分节阅读 4(1 / 1)

红楼鸳鸯谱 佚名 4869 字 4个月前

现在再来看为大观园题写联、额。清客们非常自觉,都恰如其分地处在舞台的后部,用独唱、重唱、轮唱、合唱来为贾政、贾宝玉的双人舞伴奏。他们唱得很卖力,很热闹,又很有分寸。

如为蘅芜院题对联,一清客题:“麝兰芳蔼斜阳院,杜若飘香明月洲”;另一清客题:“三径香风飘玉蕙,一庭明月照金兰”。这两副对子,虽然工整,立意却平常。清客们这时是故作拙劣,不过为钓宝玉之饵。果然,贾政对这两幅对联都不满意,要贾宝玉来作。贾宝玉题的是,“吟成荳蔻诗犹艳,睡足荼縻梦也香”,优雅有致,不仅写了景,更可见景中之人。

清客们煞费苦心,但贾宝玉的诗才,却总是得不到贾政的喜爱。贾政认为贾宝玉之作,过于香艳。

大观园进门处立一假山,预设白石一块,正是留题处。贾政问清客,“此处题以何名方妙?” 清客们心中知道贾政要试贾宝玉的功业进益如何,只将些俗套来敷衍。有说该题“叠翠”,有说该提“锦嶂”,又有说“赛香炉”的,又有说“小终南”的,不止几十个。贾政回头命贾宝玉拟来。贾宝玉道:“此处并非主山正景,原无可题之处, 不过是探景一进步耳。莫若直书:曲径通幽处。”清客们马上叫好,都称赞。贾政却说:“不过以一知充十用”。还是否定,并且不给理由。其实贾政不需要理由。当官的人、当老板的人,批评属下,还要理由吗?

伪鸳鸯:贾政——王夫人、赵姨娘、周姨娘(2)

接着,来到水池,石桥三港, 桥上有亭。贾政问清客“以何题

此?”清客重演故技, 有人题“翼然”,有人题“泻玉”。贾政拈髯寻思,想了半天想不出来(其才也,平平),命贾宝玉也拟一个来。贾宝玉不假思索,答道:“莫若‘沁芳' 二字”。贾政道:“胡说,偏不用‘沁芳'二字。”

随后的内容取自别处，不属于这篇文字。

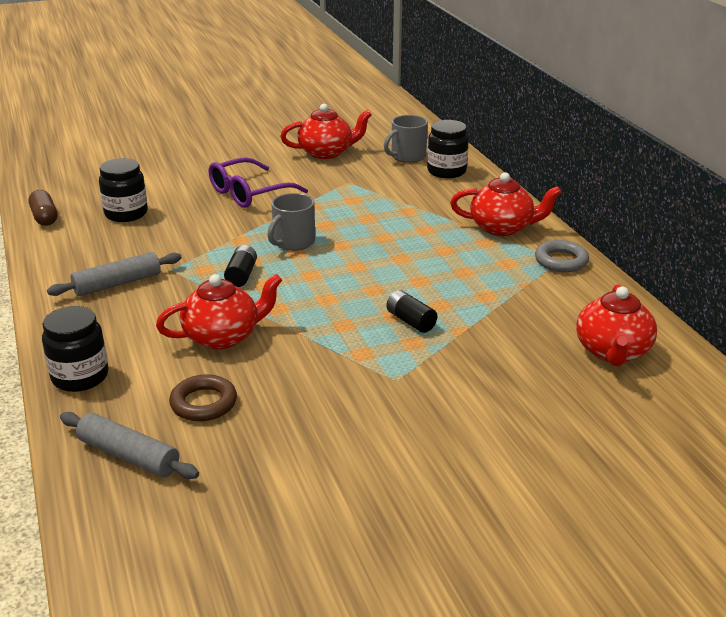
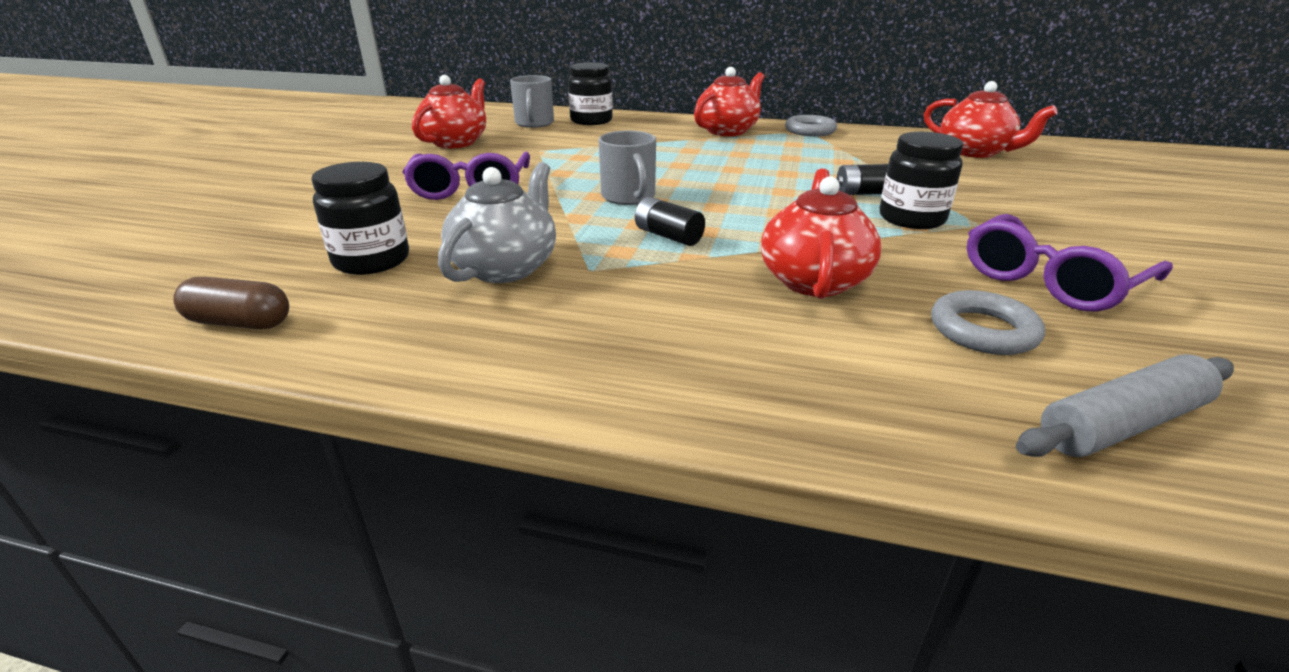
camera: 55 degrees left, 0 degrees up
black jar [42,306,109,392] -> black jar moved to [879,132,963,229]
grey rolling pin [47,252,182,296] -> none
brown ring [169,374,237,421] -> grey ring [931,290,1045,355]
none -> grey teapot [438,162,556,283]
none -> purple glasses [967,214,1173,311]

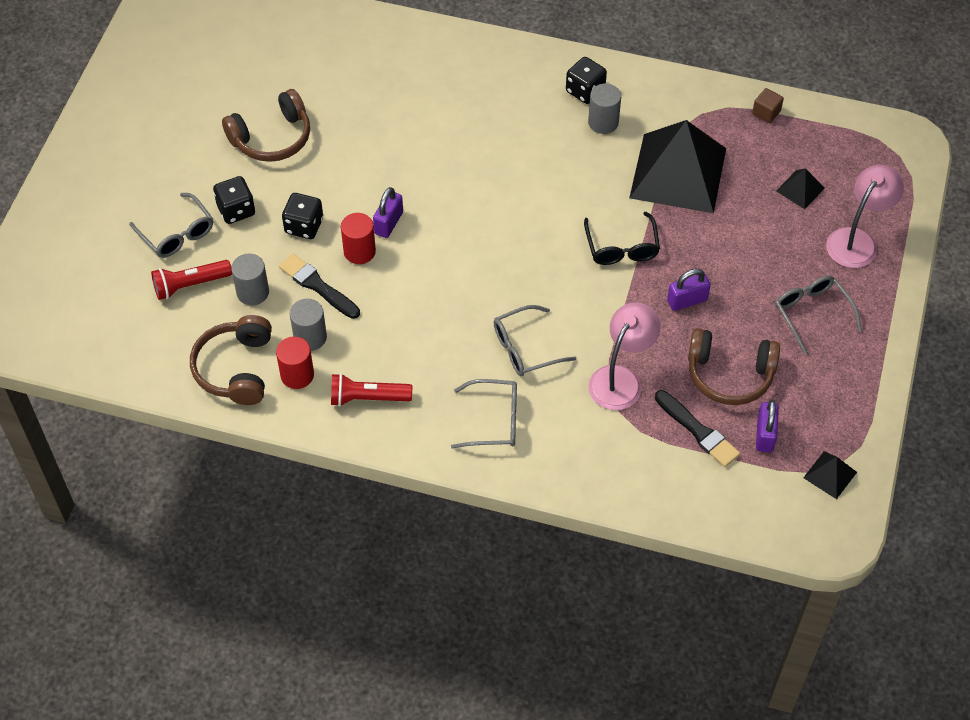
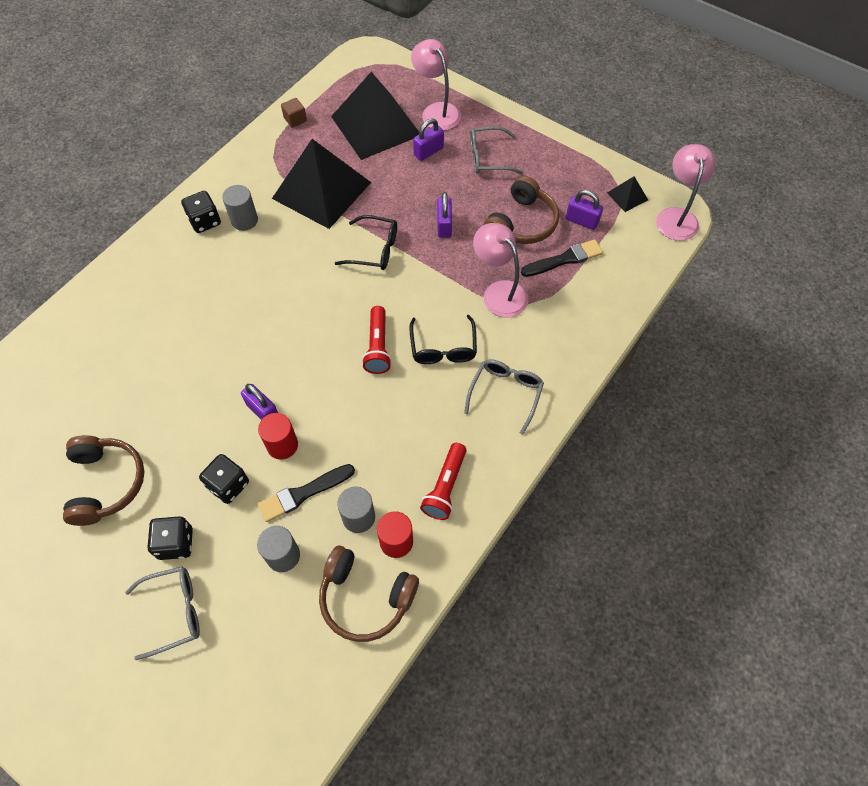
camera: 70 degrees left, 5 degrees up
red flashlight [151,260,232,300] -> red flashlight moved to [362,306,392,374]
grey glasses [494,305,576,376] -> black glasses [409,315,477,364]
black pyramid [776,168,825,209] -> black pyramid [331,72,419,160], size x2.42
none -> purple padlock [413,119,444,161]
none -> pink lamp [656,144,715,241]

为什么?贾政又不讲是何道理。老子是老子,这就是道理。

贾政接着说: “匾上二字容易。再作一副七言对联来。”贾宝玉四顾一望,便机上心来,乃念道:“绕堤柳借三篙翠,隔岸花分一脉香。”不仅工整,而且色香具全,五觉具美。贾政这下不说话了,恐怕他心里不得不服,但不能显示出服,只能不置可否。

看书看到这里,我不由想到在课堂上常常可见的一幕,学生回答老师提问,水平比老师高出一截,老师虽尴尬,还要道貌岸然,不会服输。

贾政也是不会服输的,开始刁难贾宝玉。

等到了潇湘馆,贾政笑道:“若能月夜坐此窗下读书,不枉虚生一世。”说毕,看着贾宝玉,弦外之音,是批评贾宝玉不好好读书,唬得贾宝玉忙垂了头。老师也有这种厉害,你在这儿出了头,我就在那儿整治你。

清客们连忙用话岔开,说此处的匾该如何如何题。贾珍也出来打圆场,要贾宝玉再露一手、拟一个。贾政马上打压贾宝玉道:“他未曾作,先要议论人家的好歹, 可见就是个轻薄人。”“休如此纵了他。”

贾宝玉还是题了“有凤来仪”。众人都哄然叫妙。贾政却骂起来:“畜生,畜生,可谓管窥蠡测矣。”

我真奇怪,贾宝玉如果是畜生,贾政是什么呢?中国人长辈骂晚辈,经常是在骂自己。读者诸君,以后也要小心。

到了 稻香村,贾政对贾宝玉更苛刻了。贾宝玉话未说完,贾政就一声断喝:“无知的业障,你能知道几个古人,能记得几首熟诗,也敢在老先生前卖弄!你方才那些胡说的,不过是试你的清浊,取笑而已,你就认真了!”“你只知朱楼画栋,恶赖富丽为佳,那里知道这清幽气象。终是不读书之过!” 唬得贾宝玉倒退,不敢再说,已经无心再作了,受了半日的折磨,精神耗散。贾政还不解恨,冷笑道:“你这畜生,(又当了一回畜生,)也竟有不能之时了。也罢,限你一日,明日若再不能,我定不饶。”

贾政明明自己不如贾宝玉,却俨然比贾宝玉高明万分。

为大观园题写联、额,作者写出了贾宝玉的才情,也写出了贾政的无能和乏味。这个司级干部,其学问见识,是该打一个大问号的。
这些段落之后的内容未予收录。